As soluções de mobilidade e o planeamento do território requerem "sensibilidade" e devem ter em conta quem não vê, não ouve, quem se desloca em cadeira de rodas, idoso com andarilhos, carrinhos de bebé, ou com qualquer outro tipo de limitação. "É importante estar sensível, atento, informado e estudar devidamente as soluções, fazendo intervenções eficazes".

Relatório

De acordo com o Relatório Mundial sobre a Visão (publicado em 2019) há, pelo menos, 2,2 mil milhões de pessoas que têm uma deficiência visual. Em Portugal, estima-se que existam cerca de 35 mil pessoas com cegueira e quase 590 mil com perda parcial de visão. A expectativa, considerando o envelhecimento e mudanças no estilo de vida da população, é que a necessidade de cuidados oftalmológicos aumente de forma significativa nas próximas décadas. Há muitas causas de cegueira evitável quando tratadas atempadamente, como é o caso do glaucoma e da retinopatia diabética.

 

Semáforos com vários atravessamentos deviam ter sons distintos | Reportagem

"É muito triste quando a sociedade precisa de algo para impedir que se estacione num determinado sítio proibido, porque isso só atrapalha quem já tem dificuldades", Ana Bessa

Por Zulay Costa, Reportagem in Jornal de Notícias, 19/03/2023

Uma vez bateu de cabeça contra um camião parado no passeio em frente a um prédio em obras, porque a bengala não o detetou. Noutras ocasiões, saiu na paragem errada do autocarro porque o motorista se esqueceu de a avisar e andou perdida durante horas debaixo de chuva. A Ana Bessa, que perdeu a visão pouco depois de nascer, não faltam histórias de sustos nas ruas do Porto, a provar que ainda há mudanças que é preciso fazer no espaço público e na sensibilização das pessoas, para que as cidades sejam efetivamente inclusivas para quem não vê ou tem baixa visão.

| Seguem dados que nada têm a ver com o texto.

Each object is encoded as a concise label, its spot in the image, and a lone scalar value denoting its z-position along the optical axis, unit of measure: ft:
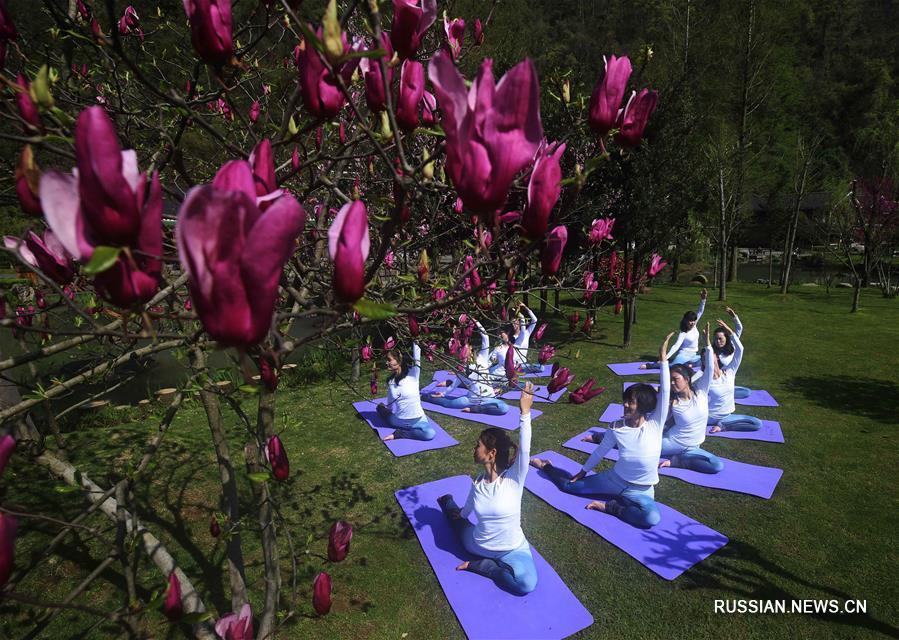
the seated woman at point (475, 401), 23.08
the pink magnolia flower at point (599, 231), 8.35
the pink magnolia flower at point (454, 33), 4.84
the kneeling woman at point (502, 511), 11.23
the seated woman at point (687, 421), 16.78
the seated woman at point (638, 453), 13.60
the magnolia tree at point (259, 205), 1.73
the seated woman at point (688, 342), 25.81
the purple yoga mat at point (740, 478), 15.23
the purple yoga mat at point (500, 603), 10.23
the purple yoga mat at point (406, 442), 19.12
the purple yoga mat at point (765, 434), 18.88
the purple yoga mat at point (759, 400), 22.66
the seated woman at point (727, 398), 19.58
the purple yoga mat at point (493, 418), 21.97
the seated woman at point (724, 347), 20.61
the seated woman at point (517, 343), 22.65
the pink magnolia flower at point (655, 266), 10.05
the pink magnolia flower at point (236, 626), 4.97
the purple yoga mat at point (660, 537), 12.00
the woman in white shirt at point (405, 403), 19.75
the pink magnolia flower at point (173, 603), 4.41
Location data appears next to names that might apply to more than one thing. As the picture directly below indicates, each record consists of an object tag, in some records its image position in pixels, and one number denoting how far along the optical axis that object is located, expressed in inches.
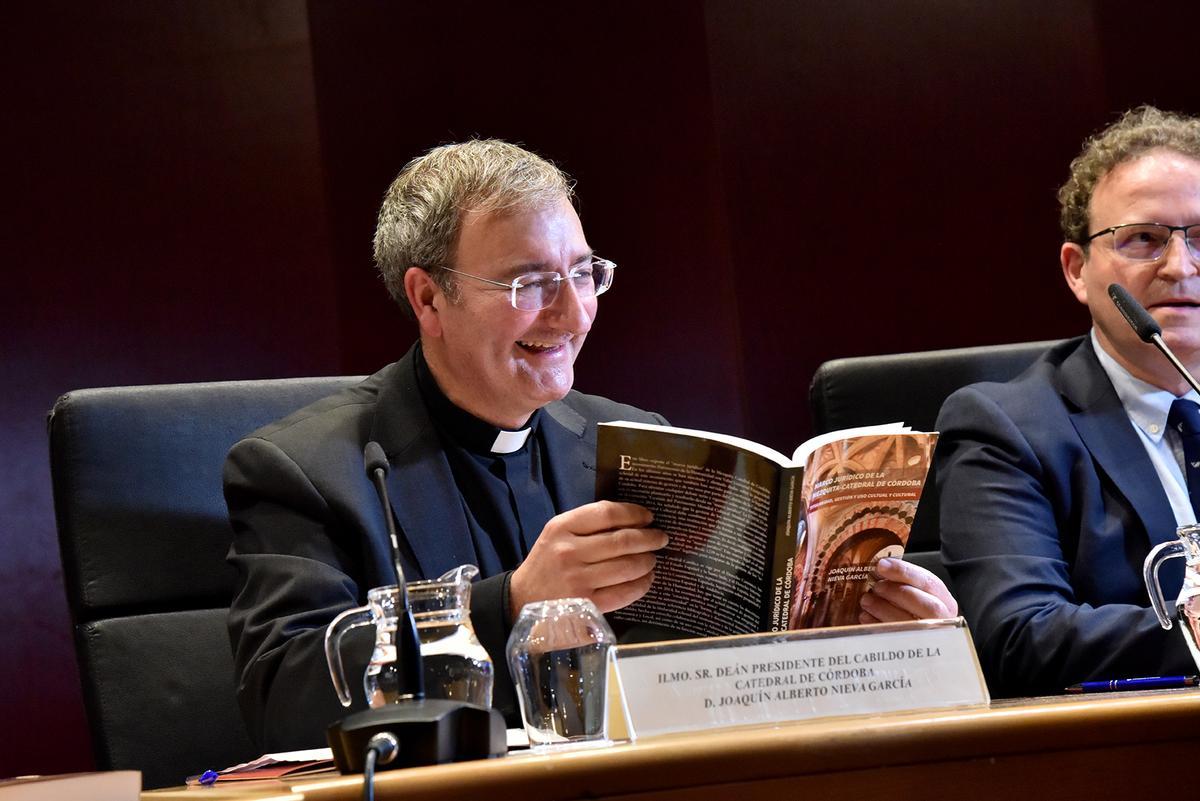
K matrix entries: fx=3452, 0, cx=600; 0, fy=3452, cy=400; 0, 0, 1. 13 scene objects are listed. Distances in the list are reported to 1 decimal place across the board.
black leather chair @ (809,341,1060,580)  128.8
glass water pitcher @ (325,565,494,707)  91.1
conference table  82.5
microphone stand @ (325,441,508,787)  84.2
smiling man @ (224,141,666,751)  108.8
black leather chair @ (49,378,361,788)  113.1
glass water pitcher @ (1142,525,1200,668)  96.1
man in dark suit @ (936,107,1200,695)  116.7
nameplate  86.4
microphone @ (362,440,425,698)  88.0
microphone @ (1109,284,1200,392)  109.4
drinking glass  89.1
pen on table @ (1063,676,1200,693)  100.2
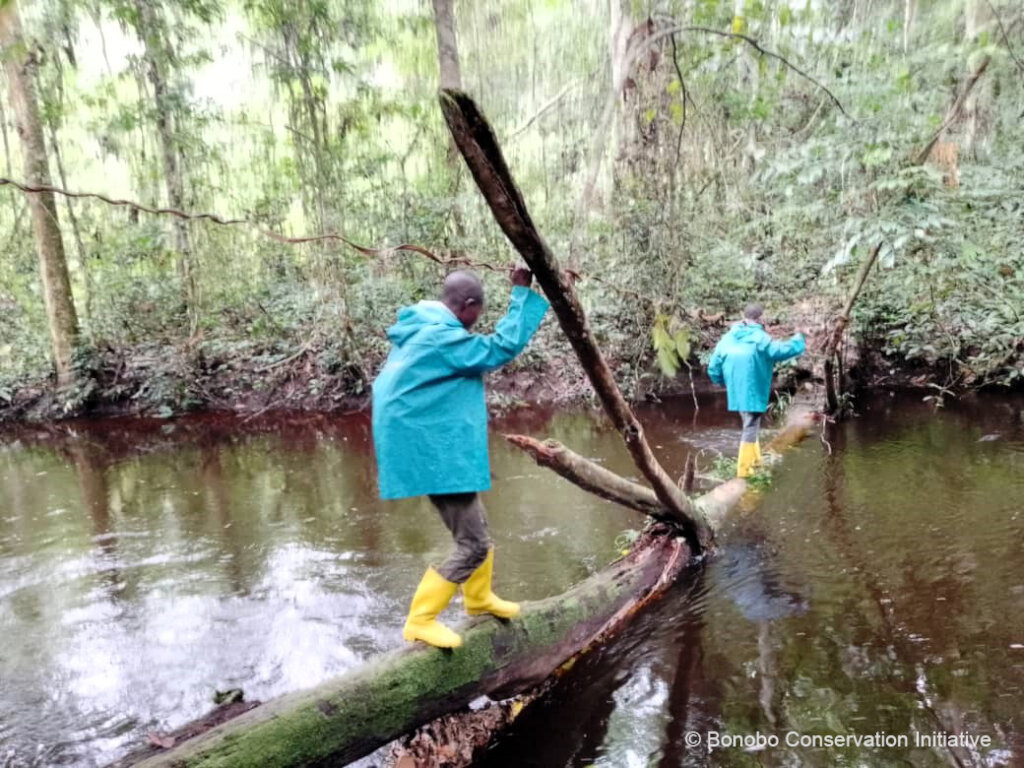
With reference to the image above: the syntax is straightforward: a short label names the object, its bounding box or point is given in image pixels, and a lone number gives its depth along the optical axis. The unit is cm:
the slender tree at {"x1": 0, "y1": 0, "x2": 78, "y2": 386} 1266
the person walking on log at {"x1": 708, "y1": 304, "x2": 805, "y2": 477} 706
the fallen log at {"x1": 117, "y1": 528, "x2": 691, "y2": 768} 268
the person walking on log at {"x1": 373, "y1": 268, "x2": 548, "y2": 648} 307
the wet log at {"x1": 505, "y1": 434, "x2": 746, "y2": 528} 411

Ana Bessa reside em Ramalde e, apesar de já não estar a trabalhar (foi telefonista numa escola), não gosta de se "isolar", pelo que praticamente todos os dias percorre ruas a pé, apanha o metro e vários autocarros para chegar aos locais que pretende e participar em iniciativas para se manter ativa. "Vou fazer atividades, vou às compras, tenho quase sempre de sair de casa", diz.

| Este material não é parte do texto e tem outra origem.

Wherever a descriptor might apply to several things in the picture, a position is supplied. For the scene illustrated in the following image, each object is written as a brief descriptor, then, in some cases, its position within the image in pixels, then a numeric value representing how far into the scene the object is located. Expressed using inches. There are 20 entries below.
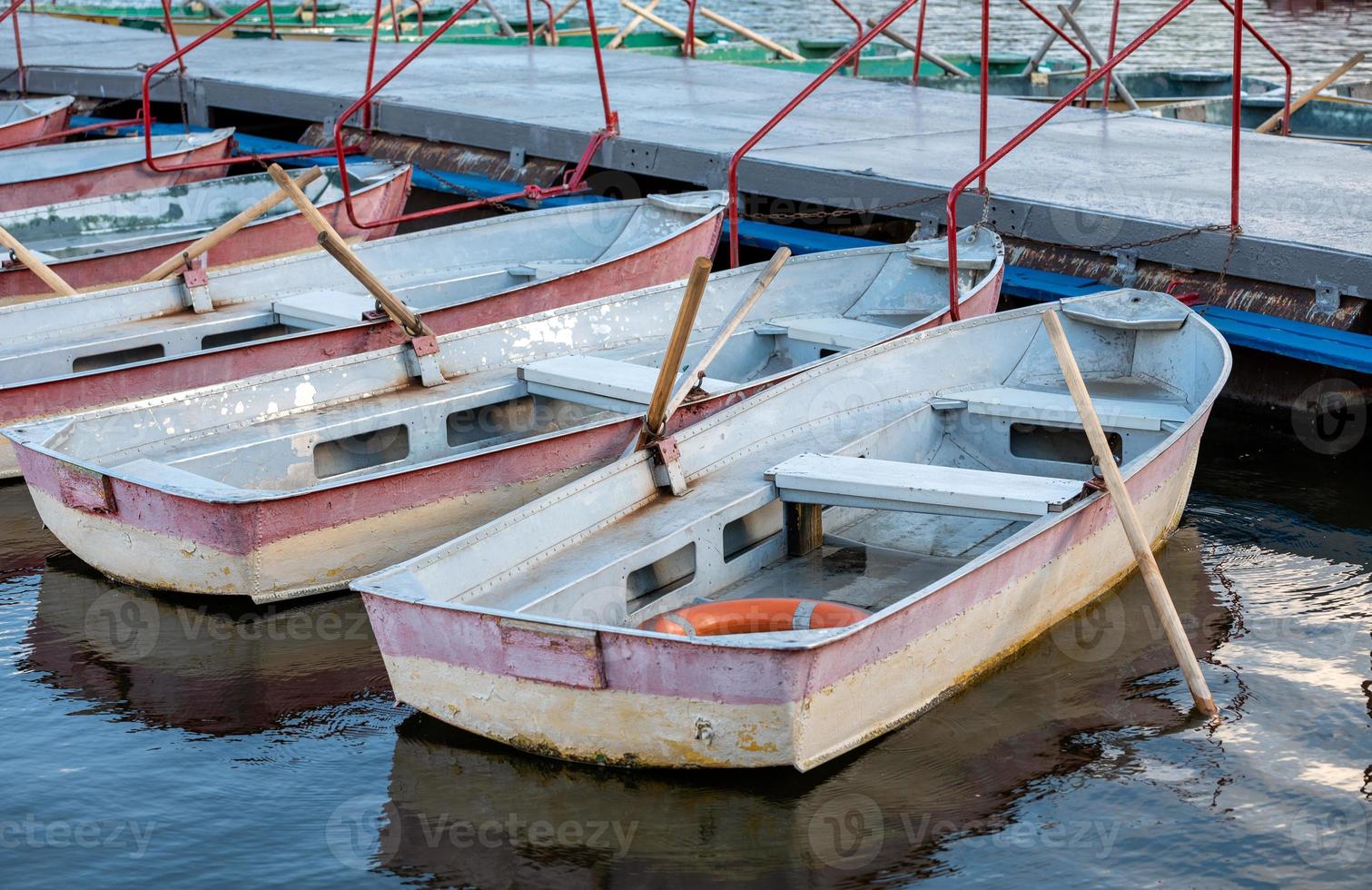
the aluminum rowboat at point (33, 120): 569.9
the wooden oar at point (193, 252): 369.7
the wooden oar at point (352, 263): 296.7
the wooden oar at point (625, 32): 795.4
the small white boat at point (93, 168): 479.5
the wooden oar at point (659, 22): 737.6
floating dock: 366.6
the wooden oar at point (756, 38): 734.4
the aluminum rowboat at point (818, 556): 200.4
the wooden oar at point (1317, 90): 549.0
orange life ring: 226.2
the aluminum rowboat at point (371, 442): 261.9
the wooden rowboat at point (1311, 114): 620.7
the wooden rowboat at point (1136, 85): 688.4
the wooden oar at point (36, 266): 355.3
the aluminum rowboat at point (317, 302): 321.4
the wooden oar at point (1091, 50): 579.5
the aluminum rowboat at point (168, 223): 402.9
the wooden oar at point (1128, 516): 234.2
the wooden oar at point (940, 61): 592.0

Tem havido melhorias, como a instalação de piso táctil ou marcas junto a "algumas passadeiras e paragens de autocarros", mas ainda há “muito, mas muito a fazer", diz Ana Bessa.

"Podem achar que é repetição, mas há problemas que se mantêm: carros em cima dos passeios e de passadeiras, postes no meio dos passeios, em alguns locais pilaretes para impedir o estacionamento nos passeios, canteiros mal localizados, trotinetas estacionadas nos passeios", enumera.

A Polícia, considera Ana Bessa, deve estar mais atenta às infrações e tentar "sensibilizar" os automobilistas. "É muito triste quando a sociedade precisa de algo para impedir que se estacione num determinado sítio proibido, porque isso só atrapalha quem já tem dificuldades", lamenta.

Na Trindade, há um semáforo com sinal sonoro a indicar quando está verde para os peões poderem atravessar. Mas "nunca sei se é para o lado que quero atravessar porque tem várias passadeiras que estão verdes em alturas diferentes", aponta ainda, sugerindo às autoridades que coloquem "sons distintos".

Usar os transportes públicos é outro desça fio. Em algumas estações de metro "há obstáculos até dizer chega e nem sempre é fácil encontrar as máquinas de bilhética e usá-las". Nos autocarros, reconhece, há "bons motoristas", mas há muitos que não avisam qual o número da rota e paragens.

"Às vezes fala-se tanto de inclusão, mas ainda estamos muito longe. Devia haver mais sensibilização", desabafa.